Tbilisi City Hall Signs Memorandum with NGOs on Waste Separation Awareness

A memorandum of mutual cooperation has been signed between Tbilisi City Hall’s Tbilservice Group, Caucasus Environmental NGO Network (CENN), and Waste Management Association of Georgia. The memorandum covers cooperation between the public, private, and civil sectors to promote the gradual adoption of waste separation by the public, including education and popularization initiatives. Cooperation will begin from September 2018, and aims to promote recycling through placing separation facilities in ten areas around Tbilisi and raising public awareness.

Deputy Mayor Maia Bitadze signed the memorandum on behalf of Tbilisi City Hall. “Today’s memorandum is the first step forward to start waste separation and sorting in Tbilisi. Separated trash cans will be placed by the end of this year. We hope citizens will support us to lay the foundation for a cutting-edge system of separation which will turn waste into products. Tbilisi will be very active in this regard,” Bitadze stated.

The memorandum is based on the Waste Management Code and National Strategy for Waste Management. At his weekly meeting on July 24, Tbilisi Mayor Kakha Kaladze said a final agreement was signed with the European Bank for Reconstruction and Development (EBRD) and for the first time, a comprehensive waste management strategy for the city will be development. The strategy will be based on EU Association Agreement obligations and will lay the groundwork for the establishment of a waste separation and recycling system.

"Europe and the developed world are well aware that waste is not something we can avoid,” Mayor Kaladze stated. “It can be remedied and used for different purposes. This approach not only protects the general environment but also helps to create new jobs and develop a currently non-existent industry, which I think is important for our capital. The strategy developed by the EBRD will be a prerequisite for Tbilisi to move into the waste management system gradually, which means that recycling bins will be placed on streets.”

According to Kaladze, a contract was signed for the construction of a waste processing plant but it did not take effect because the system the project proposed was outdated and no longer meets waste management code and waste management governance strategy under the Association Agreement.

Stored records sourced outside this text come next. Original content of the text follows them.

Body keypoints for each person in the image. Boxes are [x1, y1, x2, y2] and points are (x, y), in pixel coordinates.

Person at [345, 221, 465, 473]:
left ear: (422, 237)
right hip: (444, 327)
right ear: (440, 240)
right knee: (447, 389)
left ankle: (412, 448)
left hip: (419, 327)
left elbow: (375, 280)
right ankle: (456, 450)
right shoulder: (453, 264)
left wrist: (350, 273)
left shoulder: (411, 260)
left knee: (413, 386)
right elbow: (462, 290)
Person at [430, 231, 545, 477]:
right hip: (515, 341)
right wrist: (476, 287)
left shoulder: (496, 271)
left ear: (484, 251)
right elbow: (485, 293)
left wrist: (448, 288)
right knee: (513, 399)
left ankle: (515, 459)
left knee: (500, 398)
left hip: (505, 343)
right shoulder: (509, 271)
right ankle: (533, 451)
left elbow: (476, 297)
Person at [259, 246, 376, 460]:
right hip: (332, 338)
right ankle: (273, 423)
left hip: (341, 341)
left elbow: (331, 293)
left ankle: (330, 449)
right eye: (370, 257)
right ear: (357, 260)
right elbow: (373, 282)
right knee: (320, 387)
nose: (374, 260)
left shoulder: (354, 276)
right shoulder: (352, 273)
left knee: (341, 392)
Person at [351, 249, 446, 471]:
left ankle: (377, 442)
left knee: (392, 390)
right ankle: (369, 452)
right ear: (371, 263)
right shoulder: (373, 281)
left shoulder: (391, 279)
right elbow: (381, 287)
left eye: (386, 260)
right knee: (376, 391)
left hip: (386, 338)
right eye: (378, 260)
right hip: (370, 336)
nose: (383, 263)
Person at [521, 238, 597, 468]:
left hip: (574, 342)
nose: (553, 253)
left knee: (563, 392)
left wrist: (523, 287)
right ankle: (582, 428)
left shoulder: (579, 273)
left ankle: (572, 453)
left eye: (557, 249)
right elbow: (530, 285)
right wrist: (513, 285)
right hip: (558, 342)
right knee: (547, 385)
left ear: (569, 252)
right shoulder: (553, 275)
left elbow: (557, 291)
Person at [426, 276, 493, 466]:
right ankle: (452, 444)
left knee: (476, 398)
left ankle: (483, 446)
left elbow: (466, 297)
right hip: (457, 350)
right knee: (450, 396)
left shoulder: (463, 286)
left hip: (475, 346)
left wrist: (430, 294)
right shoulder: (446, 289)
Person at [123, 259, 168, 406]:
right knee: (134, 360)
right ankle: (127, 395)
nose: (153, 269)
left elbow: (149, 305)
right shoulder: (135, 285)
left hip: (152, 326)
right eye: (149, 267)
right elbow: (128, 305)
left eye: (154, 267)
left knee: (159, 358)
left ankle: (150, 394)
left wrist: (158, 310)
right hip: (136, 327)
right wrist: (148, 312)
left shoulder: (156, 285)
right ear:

"The document also opposed the idea of separating waste on site, which Georgia will gradually introduce from 2019. The draft contract...was rejected by the Georgian government and City Hall recommends that the contract conditions be adjusted, although negotiations have not been held. Furthermore, they refused to return the land which had been transferred for a term of 25 years, so we have a petition in court to restore the municipality's right to the property,” stated Kaladze.